介護保険とは
 介護保険を一言で表現すると介護を社会全体で支えあう助け合いの制度といえます。
 私たちの社会は、現在これまでに経験したことがない速いスピードで高齢化が進んでいます。今後、さらに寝たきりの高齢者や介護が必要な高齢者が増えることが見込まれており、「介護が必要になったらどうしよう」という思いは、高齢者の親族だけでなく誰もが共通に抱える不安となっているのではないでしょうか。また昨今、介護が必要な機関の長期化したり、介護する家族の高齢化等が進んでおり、親族による介護だけでは、十分な対応が困難となっています。
 今までは、高齢者を介護する家族介護の約9割を女性たちが担ってきました。横浜市では、主な介護者の約7割が55歳以上で、介護者の80%近くが女性であるという調査結果がでております。
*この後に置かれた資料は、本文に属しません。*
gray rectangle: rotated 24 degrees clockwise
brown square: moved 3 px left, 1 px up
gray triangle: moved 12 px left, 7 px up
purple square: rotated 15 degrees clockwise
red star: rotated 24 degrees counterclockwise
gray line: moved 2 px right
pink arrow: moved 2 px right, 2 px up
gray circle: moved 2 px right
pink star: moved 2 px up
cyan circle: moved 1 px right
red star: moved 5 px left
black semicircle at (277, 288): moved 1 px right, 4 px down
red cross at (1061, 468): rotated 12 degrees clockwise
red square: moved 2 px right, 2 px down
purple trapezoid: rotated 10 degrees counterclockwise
 急速な高齢化社会の進展や今後における女性の社会進出の進展を考えると今までのように女性たちだけではこれらを支えていくことは難しいと考えられます。このような状況で介護問題は男性の生き方への問いかけも含め、今では大きな社会問題となっています。
措置制度から介護保険制度へ
 介護保険制導入前のこれまでは、高齢者の介護の問題は、「措置制度」を基本とする老人福祉制度がその中心の役割を担ってきました。この「措置制度」では福祉施設への入所に際して行政機関である市町村等がサービスの利用の優先順位を決定する仕組みになっています。現状では、所得が少ない人などの利用が優先的になっています。そしてその費用は公費によって賄われており福祉施設のサービスの利用者は、所得に応じて費用徴収が行われます。しかしながら介護の問題については、日本国民全ての人に起こりうる問題といえるので公費が財源である福祉で対応することは立ち行かなくなるとの考えられるようになりました。また中高所得者層については措置制度における福祉施設に入所するよりも一般の病院に入院する方が負担が少ないことなどから介護が必要となった時には、一般の病院に入院するといういわゆる「社会的入院」という問題も顕在化すようになったのです。
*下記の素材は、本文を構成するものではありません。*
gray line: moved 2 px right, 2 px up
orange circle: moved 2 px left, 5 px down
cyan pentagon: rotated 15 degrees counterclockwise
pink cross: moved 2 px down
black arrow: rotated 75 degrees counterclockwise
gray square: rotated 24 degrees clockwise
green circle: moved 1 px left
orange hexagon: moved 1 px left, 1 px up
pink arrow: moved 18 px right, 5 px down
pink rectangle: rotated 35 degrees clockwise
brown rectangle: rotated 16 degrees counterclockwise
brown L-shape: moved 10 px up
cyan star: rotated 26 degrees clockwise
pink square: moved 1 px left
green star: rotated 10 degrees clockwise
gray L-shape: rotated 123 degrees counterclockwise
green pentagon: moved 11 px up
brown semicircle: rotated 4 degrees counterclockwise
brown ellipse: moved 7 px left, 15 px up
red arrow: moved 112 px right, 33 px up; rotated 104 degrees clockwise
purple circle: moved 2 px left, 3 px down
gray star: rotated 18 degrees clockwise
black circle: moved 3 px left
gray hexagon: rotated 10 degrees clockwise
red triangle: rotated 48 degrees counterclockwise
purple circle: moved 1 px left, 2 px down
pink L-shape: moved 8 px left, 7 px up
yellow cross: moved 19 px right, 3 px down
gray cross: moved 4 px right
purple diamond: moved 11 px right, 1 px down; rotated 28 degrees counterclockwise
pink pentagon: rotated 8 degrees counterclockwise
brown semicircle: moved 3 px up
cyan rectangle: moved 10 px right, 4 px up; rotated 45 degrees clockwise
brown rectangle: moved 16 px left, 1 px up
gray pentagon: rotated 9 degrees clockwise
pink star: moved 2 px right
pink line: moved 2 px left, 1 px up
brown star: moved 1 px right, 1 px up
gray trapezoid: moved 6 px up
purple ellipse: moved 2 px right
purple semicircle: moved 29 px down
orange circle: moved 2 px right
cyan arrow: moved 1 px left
 このような背景から介護の問題を社会全体で支えあう介護保険制度が誕生しました。
 介護保険制度の特徴としは、社会全体で支えあうとの理念から強制適用の社会保険方式であるので、従来の「措置制度」とは異なり利用者が自ら欲するサービスを選択できるとうことが挙げられます。同時に私たちは保険料の負担という責任が生じてきます。そしてこの介護保険制度は、私たちの老後においてかかせない制度となりますので、しっかりと見守っていく姿勢が重要なのです。
用語解説
「措置制度」:社会福祉関連法に基づいて、都道府県や市町村等が社会福祉施設等に保護を必要とする人を入所させる措置をとるなど地方自治体が「措置権」を持つ制度です。その費用は公費で賄われ、入所する人には選択権がないことが特徴。

「社会的入院」:本来、治療を目的とする病院に急性期の治療を要しない高齢者(要介護者)を入院させること。社会的入院により次のことが問題となってきた。
1.病院は、その目的の違いから介護設備を十分整備されていないことから介護を要する高齢者の療養の場としては不適切であること。
2.治療を要しない高齢者を入院させることは、医療資源の非効率な使用をもたらす事でかえって医療費のコスト高を招いていること。